-- EXERCISE --
Below are the records. Transcribe them exactly.

====== MATERIAL FOR THE TASK

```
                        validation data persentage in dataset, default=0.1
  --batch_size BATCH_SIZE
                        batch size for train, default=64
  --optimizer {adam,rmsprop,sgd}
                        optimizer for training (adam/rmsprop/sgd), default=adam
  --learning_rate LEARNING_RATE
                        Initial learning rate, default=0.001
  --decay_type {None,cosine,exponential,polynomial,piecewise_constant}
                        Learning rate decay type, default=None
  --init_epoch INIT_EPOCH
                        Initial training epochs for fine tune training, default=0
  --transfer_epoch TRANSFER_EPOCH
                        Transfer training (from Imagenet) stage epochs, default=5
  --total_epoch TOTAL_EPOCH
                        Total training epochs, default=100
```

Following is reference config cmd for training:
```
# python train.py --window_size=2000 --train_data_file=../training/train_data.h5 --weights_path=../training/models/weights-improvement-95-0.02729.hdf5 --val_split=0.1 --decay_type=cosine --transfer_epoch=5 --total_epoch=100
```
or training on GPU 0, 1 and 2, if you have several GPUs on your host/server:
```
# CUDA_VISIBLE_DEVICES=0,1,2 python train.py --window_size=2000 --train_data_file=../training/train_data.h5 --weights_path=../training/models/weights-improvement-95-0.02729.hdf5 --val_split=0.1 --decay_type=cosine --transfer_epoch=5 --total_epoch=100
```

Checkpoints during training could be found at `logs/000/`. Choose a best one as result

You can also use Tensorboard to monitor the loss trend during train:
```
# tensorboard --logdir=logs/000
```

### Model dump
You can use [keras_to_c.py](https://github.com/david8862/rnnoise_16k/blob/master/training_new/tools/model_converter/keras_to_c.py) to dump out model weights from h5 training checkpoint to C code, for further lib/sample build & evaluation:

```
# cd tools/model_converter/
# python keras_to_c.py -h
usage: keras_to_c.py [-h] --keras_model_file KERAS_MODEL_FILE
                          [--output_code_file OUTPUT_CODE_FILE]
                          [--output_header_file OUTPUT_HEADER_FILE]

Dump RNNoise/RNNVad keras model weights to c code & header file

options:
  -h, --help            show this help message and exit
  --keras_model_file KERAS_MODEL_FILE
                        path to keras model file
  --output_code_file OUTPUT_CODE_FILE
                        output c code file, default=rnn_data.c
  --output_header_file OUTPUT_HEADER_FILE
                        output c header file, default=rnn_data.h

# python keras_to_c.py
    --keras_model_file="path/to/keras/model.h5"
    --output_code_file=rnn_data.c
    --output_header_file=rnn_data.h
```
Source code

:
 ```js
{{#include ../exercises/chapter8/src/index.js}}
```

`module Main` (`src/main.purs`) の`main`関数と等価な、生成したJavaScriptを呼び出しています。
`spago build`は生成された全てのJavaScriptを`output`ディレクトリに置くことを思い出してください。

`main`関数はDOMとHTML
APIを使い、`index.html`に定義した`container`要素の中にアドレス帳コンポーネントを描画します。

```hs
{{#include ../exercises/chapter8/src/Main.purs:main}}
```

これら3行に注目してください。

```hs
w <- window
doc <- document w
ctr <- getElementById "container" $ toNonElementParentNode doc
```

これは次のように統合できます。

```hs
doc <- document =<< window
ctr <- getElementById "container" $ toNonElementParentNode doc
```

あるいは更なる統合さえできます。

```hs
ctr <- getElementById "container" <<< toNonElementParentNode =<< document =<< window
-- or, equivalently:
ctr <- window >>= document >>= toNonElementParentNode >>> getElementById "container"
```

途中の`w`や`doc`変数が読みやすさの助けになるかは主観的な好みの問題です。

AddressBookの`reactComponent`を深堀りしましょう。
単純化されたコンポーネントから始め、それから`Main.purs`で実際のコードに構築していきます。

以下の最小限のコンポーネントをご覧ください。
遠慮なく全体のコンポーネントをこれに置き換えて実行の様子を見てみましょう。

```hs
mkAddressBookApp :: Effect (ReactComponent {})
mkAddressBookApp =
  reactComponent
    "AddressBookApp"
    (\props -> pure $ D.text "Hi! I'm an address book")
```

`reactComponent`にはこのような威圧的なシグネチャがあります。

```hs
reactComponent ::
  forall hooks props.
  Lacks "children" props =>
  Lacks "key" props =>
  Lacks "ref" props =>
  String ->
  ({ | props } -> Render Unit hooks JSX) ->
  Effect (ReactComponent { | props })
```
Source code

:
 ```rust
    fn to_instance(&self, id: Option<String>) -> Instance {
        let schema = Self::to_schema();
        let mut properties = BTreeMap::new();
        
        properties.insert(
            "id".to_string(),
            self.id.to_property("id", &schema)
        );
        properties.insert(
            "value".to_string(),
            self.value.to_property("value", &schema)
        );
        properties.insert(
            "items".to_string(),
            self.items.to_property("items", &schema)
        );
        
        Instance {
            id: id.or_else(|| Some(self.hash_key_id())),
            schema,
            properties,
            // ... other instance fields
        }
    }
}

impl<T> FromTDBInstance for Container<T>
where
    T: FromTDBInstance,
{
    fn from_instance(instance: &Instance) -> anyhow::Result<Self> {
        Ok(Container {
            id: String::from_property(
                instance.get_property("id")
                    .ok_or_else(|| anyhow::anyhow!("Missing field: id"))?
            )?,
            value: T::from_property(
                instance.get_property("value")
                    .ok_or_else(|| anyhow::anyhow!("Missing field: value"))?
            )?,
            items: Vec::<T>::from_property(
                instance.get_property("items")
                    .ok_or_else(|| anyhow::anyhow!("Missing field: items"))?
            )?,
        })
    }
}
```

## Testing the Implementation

============

-- WRITTEN REPLY --
```
                        validation data persentage in dataset, default=0.1
  --batch_size BATCH_SIZE
                        batch size for train, default=64
  --optimizer {adam,rmsprop,sgd}
                        optimizer for training (adam/rmsprop/sgd), default=adam
  --learning_rate LEARNING_RATE
                        Initial learning rate, default=0.001
  --decay_type {None,cosine,exponential,polynomial,piecewise_constant}
                        Learning rate decay type, default=None
  --init_epoch INIT_EPOCH
                        Initial training epochs for fine tune training, default=0
  --transfer_epoch TRANSFER_EPOCH
                        Transfer training (from Imagenet) stage epochs, default=5
  --total_epoch TOTAL_EPOCH
                        Total training epochs, default=100
```

Following is reference config cmd for training:
```
# python train.py --window_size=2000 --train_data_file=../training/train_data.h5 --weights_path=../training/models/weights-improvement-95-0.02729.hdf5 --val_split=0.1 --decay_type=cosine --transfer_epoch=5 --total_epoch=100
```
or training on GPU 0, 1 and 2, if you have several GPUs on your host/server:
```
# CUDA_VISIBLE_DEVICES=0,1,2 python train.py --window_size=2000 --train_data_file=../training/train_data.h5 --weights_path=../training/models/weights-improvement-95-0.02729.hdf5 --val_split=0.1 --decay_type=cosine --transfer_epoch=5 --total_epoch=100
```

Checkpoints during training could be found at `logs/000/`. Choose a best one as result

You can also use Tensorboard to monitor the loss trend during train:
```
# tensorboard --logdir=logs/000
```

### Model dump
You can use [keras_to_c.py](https://github.com/david8862/rnnoise_16k/blob/master/training_new/tools/model_converter/keras_to_c.py) to dump out model weights from h5 training checkpoint to C code, for further lib/sample build & evaluation:

```
# cd tools/model_converter/
# python keras_to_c.py -h
usage: keras_to_c.py [-h] --keras_model_file KERAS_MODEL_FILE
                          [--output_code_file OUTPUT_CODE_FILE]
                          [--output_header_file OUTPUT_HEADER_FILE]

Dump RNNoise/RNNVad keras model weights to c code & header file

options:
  -h, --help            show this help message and exit
  --keras_model_file KERAS_MODEL_FILE
                        path to keras model file
  --output_code_file OUTPUT_CODE_FILE
                        output c code file, default=rnn_data.c
  --output_header_file OUTPUT_HEADER_FILE
                        output c header file, default=rnn_data.h

# python keras_to_c.py
    --keras_model_file="path/to/keras/model.h5"
    --output_code_file=rnn_data.c
    --output_header_file=rnn_data.h
```
Source code

:
 ```js
{{#include ../exercises/chapter8/src/index.js}}
```

`module Main` (`src/main.purs`) の`main`関数と等価な、生成したJavaScriptを呼び出しています。
`spago build`は生成された全てのJavaScriptを`output`ディレクトリに置くことを思い出してください。

`main`関数はDOMとHTML
APIを使い、`index.html`に定義した`container`要素の中にアドレス帳コンポーネントを描画します。

```hs
{{#include ../exercises/chapter8/src/Main.purs:main}}
```

これら3行に注目してください。

```hs
w <- window
doc <- document w
ctr <- getElementById "container" $ toNonElementParentNode doc
```

これは次のように統合できます。

```hs
doc <- document =<< window
ctr <- getElementById "container" $ toNonElementParentNode doc
```

あるいは更なる統合さえできます。

```hs
ctr <- getElementById "container" <<< toNonElementParentNode =<< document =<< window
-- or, equivalently:
ctr <- window >>= document >>= toNonElementParentNode >>> getElementById "container"
```

途中の`w`や`doc`変数が読みやすさの助けになるかは主観的な好みの問題です。

AddressBookの`reactComponent`を深堀りしましょう。
単純化されたコンポーネントから始め、それから`Main.purs`で実際のコードに構築していきます。

以下の最小限のコンポーネントをご覧ください。
遠慮なく全体のコンポーネントをこれに置き換えて実行の様子を見てみましょう。

```hs
mkAddressBookApp :: Effect (ReactComponent {})
mkAddressBookApp =
  reactComponent
    "AddressBookApp"
    (\props -> pure $ D.text "Hi! I'm an address book")
```

`reactComponent`にはこのような威圧的なシグネチャがあります。

```hs
reactComponent ::
  forall hooks props.
  Lacks "children" props =>
  Lacks "key" props =>
  Lacks "ref" props =>
  String ->
  ({ | props } -> Render Unit hooks JSX) ->
  Effect (ReactComponent { | props })
```
Source code

:
 ```rust
    fn to_instance(&self, id: Option<String>) -> Instance {
        let schema = Self::to_schema();
        let mut properties = BTreeMap::new();
        
        properties.insert(
            "id".to_string(),
            self.id.to_property("id", &schema)
        );
        properties.insert(
            "value".to_string(),
            self.value.to_property("value", &schema)
        );
        properties.insert(
            "items".to_string(),
            self.items.to_property("items", &schema)
        );
        
        Instance {
            id: id.or_else(|| Some(self.hash_key_id())),
            schema,
            properties,
            // ... other instance fields
        }
    }
}

impl<T> FromTDBInstance for Container<T>
where
    T: FromTDBInstance,
{
    fn from_instance(instance: &Instance) -> anyhow::Result<Self> {
        Ok(Container {
            id: String::from_property(
                instance.get_property("id")
                    .ok_or_else(|| anyhow::anyhow!("Missing field: id"))?
            )?,
            value: T::from_property(
                instance.get_property("value")
                    .ok_or_else(|| anyhow::anyhow!("Missing field: value"))?
            )?,
            items: Vec::<T>::from_property(
                instance.get_property("items")
                    .ok_or_else(|| anyhow::anyhow!("Missing field: items"))?
            )?,
        })
    }
}
```

## Testing the Implementation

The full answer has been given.